Ночь после бомбёжки повозилась, затихла и притворилась спокойной. Мне всё равно долго не спалось. Память восстанавливала фрагменты из кинофильма… Вот к лицу Зои фашист подносит зажжённую зажигалку… Ей страшно. Но она не отворачивается. Другой немец с ужасом и изумлением смотрит на неё – тоже человек… Человек ли? Разве способен человек так издеваться и мучить другого человека, да ещё и красивую девушку. Вот Зоя поджигает угол сарая… Это непонятно: почему поджигает, а не бросает гранату, как, по моему мнению, должен поступить партизан. Граната и дом разнесёт, и фашистов поубивает. А тут – поджог… Прислушиваюсь к тишине: не полетают ли опять немецкие самолёты… Нет. Тихо… Вспоминаю: папа рассказывал, что на фронте лучше спится когда где-нибудь раздаётся стрельба. Если она затихает – солдаты обеспокоено просыпаются: что бы это значило? Не готовят ли окаянные какую-нибудь пакость… Странно и не понятно: если стреляют – значит могут и убить, а люди спят. Перестают стрелять – угроза гибели временно отменяется – люди просыпаются… Но это с которой стороны стрелять перестают? Если с нашей, то, наверное, нет повода стрелять – зачем попусту патроны тратить? Если со стороны немцев – а не потому ли, что в атаку собрались и не хотят собственной стрельбой своих же и перебить?.. А Зою, гады, повесили… Самих бы их на верёвку… Сон выключил все размышления, сомнения и вопросы…

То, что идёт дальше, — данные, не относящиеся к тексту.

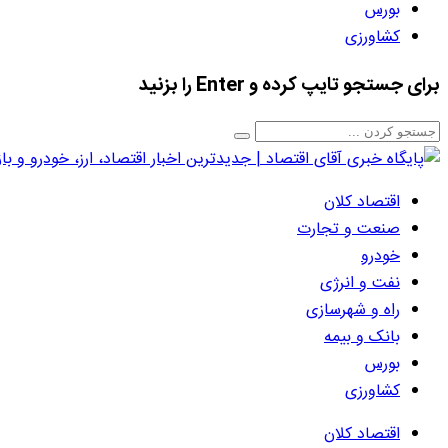
بورس
کشاورزی
برای جستجو تایپ کرده و Enter را بزنید
اقتصاد کلان
صنعت و تجارت
خودرو
نفت و انرژی
راه و شهرسازی
بانک و بیمه
بورس
کشاورزی
اقتصاد کلان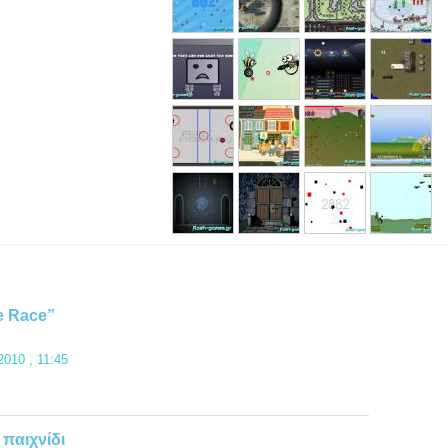
e Race”
010 , 11:45
 παιχνίδι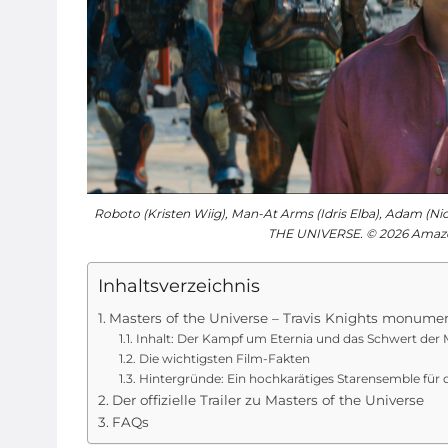
Roboto (Kristen Wiig), Man-At Arms (Idris Elba), Adam (Ni
THE UNIVERSE. © 2026 Amazo
Inhaltsverzeichnis
Masters of the Universe – Travis Knights monumen
Inhalt: Der Kampf um Eternia und das Schwert der
Die wichtigsten Film-Fakten
Hintergründe: Ein hochkarätiges Starensemble für 
Der offizielle Trailer zu Masters of the Universe
FAQs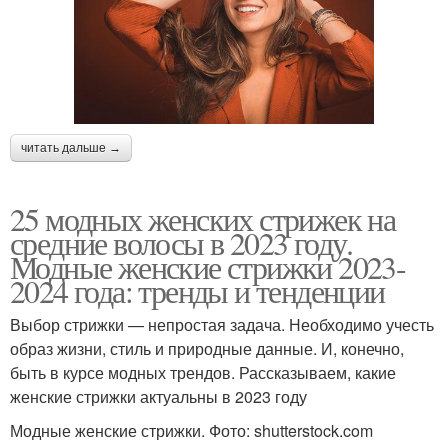
читать дальше →
25 модных женских стрижек на
средние волосы в 2023 году.
Модные женские стрижки 2023-
2024 года: тренды и тенденции
Выбор стрижки — непростая задача. Необходимо учесть
образ жизни, стиль и природные данные. И, конечно,
быть в курсе модных трендов. Рассказываем, какие
женские стрижки актуальны в 2023 году
Модные женские стрижки. Фото: shutterstock.com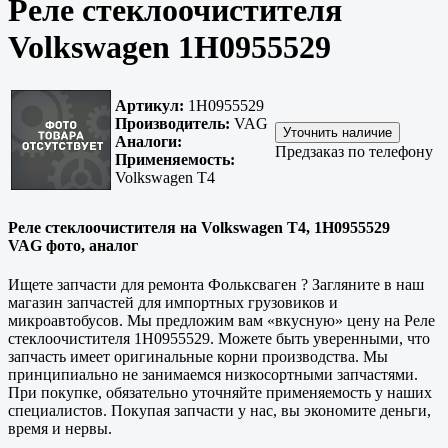
Реле стеклоочистителя
Volkswagen 1H0955529
Артикул:
1H0955529
Производитель:
VAG
Аналоги:
Предзаказ по телефону
Применяемость:
Volkswagen T4
Реле стеклоочистителя на Volkswagen T4, 1H0955529
VAG фото, аналог
Ищете запчасти для ремонта Фольксваген ? Загляните в наш
магазин запчастей для импортных грузовиков и
микроавтобусов. Мы предложим вам «вкусную» цену на Реле
стеклоочистителя 1H0955529. Можете быть уверенными, что
запчасть имеет оригинальные корни производства. Мы
принципиально не занимаемся низкосортными запчастями.
При покупке, обязательно уточняйте применяемость у наших
специалистов. Покупая запчасти у нас, вы экономите деньги,
время и нервы.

Резкий и гулкий грохот крупнокалиберного зенитного пулемёта, установленного на крыше как раз над нашими головами, затряс и буквально подбросил нас с кроватей рано утром. Отец по старой солдатской привычке и сноровке моментально оказался одетым с ног до головы и с пистолетом на поясе, словно так и спал. Бледная мама сидела на кровати, неподвижными глазами глядя в окно, прижав к себе свой чёрный халат, как щит. Что делал я, в смысле каких-то физических движений, не помню, но не забыл ощущение острой тревоги, какого не испытывал за всю войну – до боли в груди и морозе в руках. Пока мы находились в Мезеритце наш пулемёт не стрелял ни разу. Не было повода. Значит – появился. Какой же? Опять налёт? Но не слышно ни гула самолётов, ни разрывов бомб. Пулемёт над головой бешено грохотал так, что с потолка сыпалась какая-то пыль. Судя по доносившимся звукам дикой стрельбы по всему городу, сошли с ума все средства и виды оружия. Казалось, палит всё существующее огнестрельное. Вот хлёстко, резко и звонко ударили танковые пушки. На миг заложило уши. Вот задолбило что-то неведомое. Пулемёт на крыше гремел без пауз… Оружие орало, ревело, трещало, вопило, разрывало воздух и пространство, наши уши и души в клочья…
Что случилось? Должно быть, самое вероятное из невероятного – пробилась внезапно какая-то часть блуждающих немцев, ворвалась в город и начались уличные бои. Если бьёт пулемёт с нашего дома – значит, фрицы подобрались и к нам. Отец с пистолетом наголо осторожно выглянул в окно…
Посередине пустого двора на гранитной брусчатке, залитой очень ярким солнечным светом, стоял красноармеец, держал свой ППШ одной рукой над головой, садил из него вертикально в небо непрерывной очередью и при этом орал что-то, неразборчивое в рёве огня. Всё небо исчёркано пульсирующими следами трассирующих пуль и чёрными клочьями разрывов зенитных снарядов. «Что случилось?» – крикнул отец автоматчику. Но тот ничего не слышал за треском своего автомата и звоном собственного голоса, пока не кончились в диске патроны. В наступившем подобии тишины стало слышно:
– Победа-а-а!!! Побе-е-да!!! Ура-а-а!!! Побе-еда!!!
– Победа!.. – повернулся к нам отец. Лицо его было странным. Он одновременно улыбался радостной, почти детской, улыбкой, как может улыбаться ребёнок, получивший вожделенный подарок, которого давно ждал, но не верил, что в конце концов его обретёт. В то же время уголки его губ дёргались вниз, словно перед большим поачем. Улыбка всё же победила, стала уверенной и счастливой:
– Победа, родные мои! Победа! Конец войне. – Последние слова он произнёс с облегчением и негромко…
Мама закрыла лицо руками и заплакала. Я запрыгал по комнате, заскакал и порывался чуть ли не в окно выпрыгнуть. Отец, стоявший возле него, передёрнул ствол ТТ, выставил руку с ним в раскрытое окно и три выстрела в воздух присоединились к общему мощному хору, возвещавшему начало мира.